* [THE DATA]
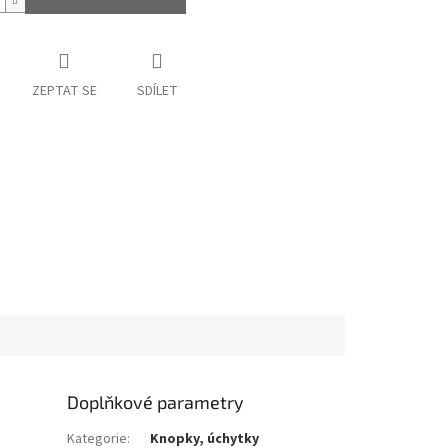
ZEPTAT SE
SDÍLET
Doplňkové parametry
Kategorie
:
Knopky, úchytky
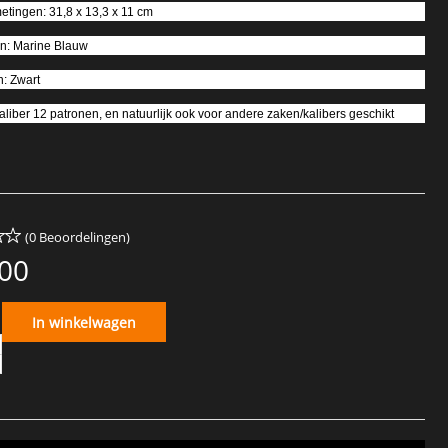
metingen: 31,8 x 13,3 x 11 cm
rn: Marine Blauw
n: Zwart
aliber 12 patronen, en natuurlijk ook voor andere zaken/kalibers geschikt
(0 Beoordelingen)
,00
In winkelwagen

* [WHAT NEEDS TO BE DONE] In the data above, switch "Zwart" to "Wit" and write out all the lines again with nothing else changed. Leave the pictures out.

* [ANSWER]
ZEPTAT SE
SDÍLET
Doplňkové parametry
Kategorie
:
Knopky, úchytky
metingen: 31,8 x 13,3 x 11 cm
rn: Marine Blauw
n: Wit
aliber 12 patronen, en natuurlijk ook voor andere zaken/kalibers geschikt
(0 Beoordelingen)
,00
In winkelwagen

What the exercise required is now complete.